As part of this evolution it’s become increasingly important for brands to develop a real understanding of their customers; what products and services are actually of interest to them, what engenders their loyalty, and of course what will motivate them to make a purchase.
But in the rush to acquire data as a means of driving a more considered and relevant approach to marketing, most brands have missed a vital opportunity to engage personally with their customers whilst simultaneously accessing a rich vein of insight.
Think about the way ‘traditional’ call centres interact with consumers on the other end of the phone. Generally the focus here is on meeting the consumer’s requirements in an as efficient and cost effective manner as possible.
Call centres long ago became mostly commoditised. And even though they tend, in this multi-channel age, to be one of the only means of human contact between brand and consumer, most stick to the preconceived formula for servicing a ‘transactional interaction’.
There are two missed opportunities here. Obviously the first is making good use of this human contact with the customer.
The second is less obvious, but has the potential to change fundamentally the way we enact a dialogue with consumers over the phone. Ask the customer ‘why’?

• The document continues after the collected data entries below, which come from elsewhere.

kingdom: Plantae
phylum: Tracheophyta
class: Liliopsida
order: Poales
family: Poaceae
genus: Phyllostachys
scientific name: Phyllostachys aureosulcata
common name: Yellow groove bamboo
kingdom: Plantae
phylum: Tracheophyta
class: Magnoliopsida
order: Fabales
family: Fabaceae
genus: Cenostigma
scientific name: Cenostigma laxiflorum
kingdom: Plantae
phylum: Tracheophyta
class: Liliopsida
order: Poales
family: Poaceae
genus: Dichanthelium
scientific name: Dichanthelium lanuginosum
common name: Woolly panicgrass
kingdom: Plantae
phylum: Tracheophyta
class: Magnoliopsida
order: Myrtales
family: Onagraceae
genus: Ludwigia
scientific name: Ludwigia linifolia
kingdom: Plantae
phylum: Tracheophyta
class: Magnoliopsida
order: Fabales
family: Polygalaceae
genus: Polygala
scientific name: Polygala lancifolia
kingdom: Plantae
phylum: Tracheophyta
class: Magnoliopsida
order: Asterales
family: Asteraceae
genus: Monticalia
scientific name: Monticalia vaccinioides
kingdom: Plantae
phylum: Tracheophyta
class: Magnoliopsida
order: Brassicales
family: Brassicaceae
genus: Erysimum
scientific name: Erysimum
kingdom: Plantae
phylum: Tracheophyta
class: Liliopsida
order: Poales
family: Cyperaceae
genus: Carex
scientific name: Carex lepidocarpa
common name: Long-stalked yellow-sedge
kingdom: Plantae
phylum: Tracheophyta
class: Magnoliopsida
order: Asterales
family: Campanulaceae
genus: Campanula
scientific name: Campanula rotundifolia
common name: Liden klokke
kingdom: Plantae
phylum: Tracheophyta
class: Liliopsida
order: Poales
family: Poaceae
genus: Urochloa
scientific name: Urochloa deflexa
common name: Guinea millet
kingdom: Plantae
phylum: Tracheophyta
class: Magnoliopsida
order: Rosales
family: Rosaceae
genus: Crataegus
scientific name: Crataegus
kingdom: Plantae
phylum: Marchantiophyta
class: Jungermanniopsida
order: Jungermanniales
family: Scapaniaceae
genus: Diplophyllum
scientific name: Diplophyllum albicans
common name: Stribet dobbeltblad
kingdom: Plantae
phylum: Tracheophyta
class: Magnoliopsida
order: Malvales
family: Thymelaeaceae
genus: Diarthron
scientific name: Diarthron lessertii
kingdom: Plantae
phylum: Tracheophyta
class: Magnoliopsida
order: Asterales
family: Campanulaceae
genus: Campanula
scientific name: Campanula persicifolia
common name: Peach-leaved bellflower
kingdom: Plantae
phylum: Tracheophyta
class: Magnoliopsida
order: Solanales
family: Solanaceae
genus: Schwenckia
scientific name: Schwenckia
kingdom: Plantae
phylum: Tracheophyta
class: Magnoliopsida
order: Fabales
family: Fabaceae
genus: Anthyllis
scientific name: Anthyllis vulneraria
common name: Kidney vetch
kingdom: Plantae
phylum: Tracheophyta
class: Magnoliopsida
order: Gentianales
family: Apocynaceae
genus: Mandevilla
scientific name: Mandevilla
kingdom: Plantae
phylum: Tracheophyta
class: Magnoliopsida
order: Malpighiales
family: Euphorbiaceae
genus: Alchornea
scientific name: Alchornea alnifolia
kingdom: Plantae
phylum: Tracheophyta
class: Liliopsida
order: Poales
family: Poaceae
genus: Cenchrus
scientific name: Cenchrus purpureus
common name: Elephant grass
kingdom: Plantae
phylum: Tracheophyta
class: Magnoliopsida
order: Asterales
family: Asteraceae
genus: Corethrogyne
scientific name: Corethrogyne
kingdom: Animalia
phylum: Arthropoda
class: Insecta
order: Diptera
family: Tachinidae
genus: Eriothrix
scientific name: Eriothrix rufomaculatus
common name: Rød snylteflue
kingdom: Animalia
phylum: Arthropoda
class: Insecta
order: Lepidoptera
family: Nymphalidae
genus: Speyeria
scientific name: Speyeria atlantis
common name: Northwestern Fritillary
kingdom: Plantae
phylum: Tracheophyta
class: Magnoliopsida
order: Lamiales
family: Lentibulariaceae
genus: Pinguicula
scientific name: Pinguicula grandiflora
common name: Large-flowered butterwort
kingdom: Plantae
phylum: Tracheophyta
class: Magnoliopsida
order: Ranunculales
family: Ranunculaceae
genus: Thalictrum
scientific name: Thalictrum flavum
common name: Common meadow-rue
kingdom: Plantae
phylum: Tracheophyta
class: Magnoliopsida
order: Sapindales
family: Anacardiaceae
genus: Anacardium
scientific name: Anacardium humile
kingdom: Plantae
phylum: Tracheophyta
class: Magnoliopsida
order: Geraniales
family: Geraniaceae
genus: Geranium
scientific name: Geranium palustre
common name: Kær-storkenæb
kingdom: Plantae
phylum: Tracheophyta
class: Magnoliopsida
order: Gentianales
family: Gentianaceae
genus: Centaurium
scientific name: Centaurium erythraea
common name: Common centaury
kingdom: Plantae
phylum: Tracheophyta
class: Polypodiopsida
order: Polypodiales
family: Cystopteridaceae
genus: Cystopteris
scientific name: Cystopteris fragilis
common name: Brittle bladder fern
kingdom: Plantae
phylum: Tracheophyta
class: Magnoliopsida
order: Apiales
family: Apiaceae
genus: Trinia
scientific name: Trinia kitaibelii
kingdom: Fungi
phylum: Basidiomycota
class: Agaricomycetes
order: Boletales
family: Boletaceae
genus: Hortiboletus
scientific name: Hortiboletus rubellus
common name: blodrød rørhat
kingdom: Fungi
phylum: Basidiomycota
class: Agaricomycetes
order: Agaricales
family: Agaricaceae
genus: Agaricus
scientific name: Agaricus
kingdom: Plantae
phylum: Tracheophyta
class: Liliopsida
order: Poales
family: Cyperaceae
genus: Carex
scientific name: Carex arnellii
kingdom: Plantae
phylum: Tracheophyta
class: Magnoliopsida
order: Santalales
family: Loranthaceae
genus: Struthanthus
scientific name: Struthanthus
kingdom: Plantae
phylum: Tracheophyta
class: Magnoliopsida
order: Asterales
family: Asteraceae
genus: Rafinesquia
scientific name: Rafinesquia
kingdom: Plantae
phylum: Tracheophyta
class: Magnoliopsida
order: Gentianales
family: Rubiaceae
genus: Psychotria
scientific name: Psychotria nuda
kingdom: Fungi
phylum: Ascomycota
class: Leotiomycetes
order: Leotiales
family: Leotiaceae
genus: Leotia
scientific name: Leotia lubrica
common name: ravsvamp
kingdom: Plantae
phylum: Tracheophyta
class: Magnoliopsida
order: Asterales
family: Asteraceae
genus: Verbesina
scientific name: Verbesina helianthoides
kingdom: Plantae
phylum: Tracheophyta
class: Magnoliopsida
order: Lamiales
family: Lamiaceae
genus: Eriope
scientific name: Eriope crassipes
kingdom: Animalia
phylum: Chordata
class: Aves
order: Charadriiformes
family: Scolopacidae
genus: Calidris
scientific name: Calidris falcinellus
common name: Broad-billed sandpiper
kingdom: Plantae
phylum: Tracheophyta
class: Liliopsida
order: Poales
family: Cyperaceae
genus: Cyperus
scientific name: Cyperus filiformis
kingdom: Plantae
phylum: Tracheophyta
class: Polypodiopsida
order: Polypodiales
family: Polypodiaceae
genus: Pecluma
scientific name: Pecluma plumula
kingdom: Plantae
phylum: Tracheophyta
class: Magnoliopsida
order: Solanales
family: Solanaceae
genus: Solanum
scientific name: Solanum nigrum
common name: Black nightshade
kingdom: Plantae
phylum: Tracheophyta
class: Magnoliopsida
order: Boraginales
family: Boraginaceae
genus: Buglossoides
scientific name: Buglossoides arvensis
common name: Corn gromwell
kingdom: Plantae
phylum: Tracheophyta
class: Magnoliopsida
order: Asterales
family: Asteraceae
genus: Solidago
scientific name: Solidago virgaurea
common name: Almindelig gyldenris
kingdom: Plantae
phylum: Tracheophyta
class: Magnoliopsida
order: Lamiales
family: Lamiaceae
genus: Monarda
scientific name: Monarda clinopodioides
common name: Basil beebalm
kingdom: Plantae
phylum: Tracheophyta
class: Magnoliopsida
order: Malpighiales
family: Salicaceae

Let’s take banking as an example. A customer calling up their bank to find out their credit card balance will most likely be serviced by an automated interface, enabling them to extract the information they want whilst the bank itself invests as little human time as possible servicing the call.
Of course, if the automated response is tailored correctly to fulfil the customer’s requirements and preference as well as reflecting the customer’s value to the organisation, such an approach is more than justified.
However, what if a human operator answered, and in an interested, polite tone, asked the customer why they wanted to know their balance? Granted, some customers may not be responsive to the question, but in my experience, most would be more willing to impart their reason.
Are they checking their balance to make sure they’ve got enough funds to make a big, luxury purchase? Or are they seeing if they’ve enough to buy the essentials from a discount supermarket?
Each customer’s motivations for finding out their balance can tell a dramatically different story, and by enabling call handlers to record this information and act on it (either in the short or long-term), it can be harnessed to enrich and personalise further contact with the individual.
In the short-term, the interaction the customer experiences can be greatly improved, not least because the call handler is taking an active interest in them. It’s important to note that at this early stage, indiscriminately trying to turn the call into a cross-selling opportunity may do more harm than good; the customer’s motivation in finding out their balance may well be a cry for help at the same time as being a trigger to offer other products and services.
Instead, the opportunity for the brand, via the call handler, to take a genuine, caring interest in the customer shouldn’t be underestimated. And regardless of the customer’s personal situation, in the context of forging a long-term relationship, the option of using this insight immediately or further along the line in an intelligent and relevant way is likely to be much more valuable.
Brands are beginning to realise how the value of the voice channel has been grossly underestimated, and with improvements in data management it’s now possible for skilled call handlers to input and recall more personal and anecdotal information provided by consumers that can be used by information systems as well as read by other agents later.
But it’s important to see beyond the opportunity for data capture to how voice communication can be enriched by a personal approach. If even a simple ‘why?’ has the ability to unlock insight perhaps we’ve only scratched the surface of dialogue’s full potential.